Under pressure from consumer nations hard-hit by the rally, OPEC kingpin Saudi Arabia said Friday it agreed to boost output by 300,000 barrels per day to loosen up the market and make up for declines in other OPEC nations.
The announcement came as US President George W. Bush visited Riyadh for the second time this year to appeal for more supply to ease pressure on the US economy already slowed by a housing slump and credit crisis. US crude gained $1.87 to $125.99 a barrel by 1700 GMT after touching a peak of $127.82 earlier in the day. London Brent rose $2.07 to $124.70.
Oil prices have risen six-fold since 2002 and doubled since last year as rising demand from China and other developing nations cinched spare production capacity. Goldman Sachs raised its forecast for average oil prices for the second half of 2008 to $141 a barrel from $107 because of tight inventories -- a prediction that would require a rapid run-up in current prices to come true.

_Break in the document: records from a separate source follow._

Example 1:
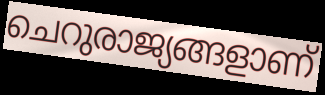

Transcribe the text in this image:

ചെറുരാജ്യങ്ങളാണ്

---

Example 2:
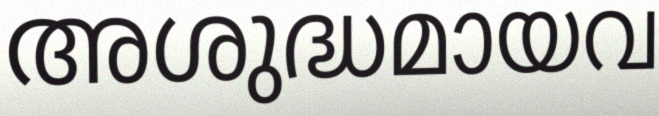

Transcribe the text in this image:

അശുദ്ധമായവ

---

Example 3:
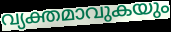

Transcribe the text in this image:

വ്യക്തമാവുകയും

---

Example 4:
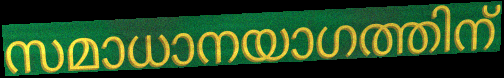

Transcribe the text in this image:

സമാധാനയാഗത്തിന്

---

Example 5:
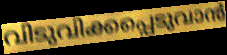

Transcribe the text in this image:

വിടുവിക്കപ്പെടുവാൻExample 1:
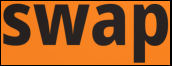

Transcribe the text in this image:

swap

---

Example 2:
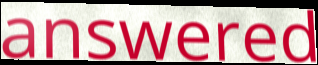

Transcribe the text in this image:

answered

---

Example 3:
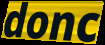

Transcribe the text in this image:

donc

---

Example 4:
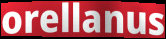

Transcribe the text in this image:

orellanus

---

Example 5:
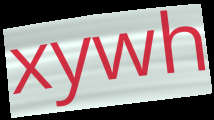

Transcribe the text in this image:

xywhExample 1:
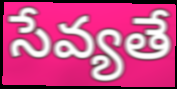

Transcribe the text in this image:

సేవ్యతే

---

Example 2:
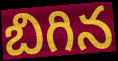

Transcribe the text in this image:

బిగిన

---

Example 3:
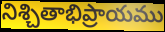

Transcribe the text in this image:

నిశ్చితాభిప్రాయము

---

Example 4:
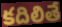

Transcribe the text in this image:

కదిలితే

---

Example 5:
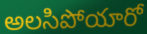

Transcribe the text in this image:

"I would say the bigger story today is that Goldman upped their target on average oil prices for the back half of the year," said David Katz of Matrix Asset Advisors. Goldman earlier this month predicted that oil prices could scale $200 within the next two years. OPEC's smallest producer, Ecuador, said on Friday that members should consider raising output because record prices are hurting the poor. "I think OPEC has to deal with this issue, because this is hitting all the poorest countries that are oil importers," Ecuador's president, Rafael Correa, told Reuters in the Peruvian capital, Lima.
The Organization of the Petroleum Exporting Countries (OPEC) had previously rebuffed calls for more supply during oil's recent climb. DIESEL CRUNCH Diesel has taken center stage in the world energy crunch as tight power supplies in China, South Africa, Chile, Argentina, and parts of the Middle East triggered a boom in demand for middle distillates for electric generators. Chinese demand for imported diesel is expected to rise even further in June after this week's deadly earthquake disrupted gas supplies to major cities and as companies built stockpiles ahead of the summer Olympics.
"People are looking at diesel. The situation is worse since the earthquake on Monday in China," said Robert Laughlin, oil analyst at MF Global. The boom in diesel consumption added to already-robust demand from the European vehicle fleet, thinning inventories on both sides of the Atlantic. Weakness in the US dollar encouraged oil's gains Friday, analysts said.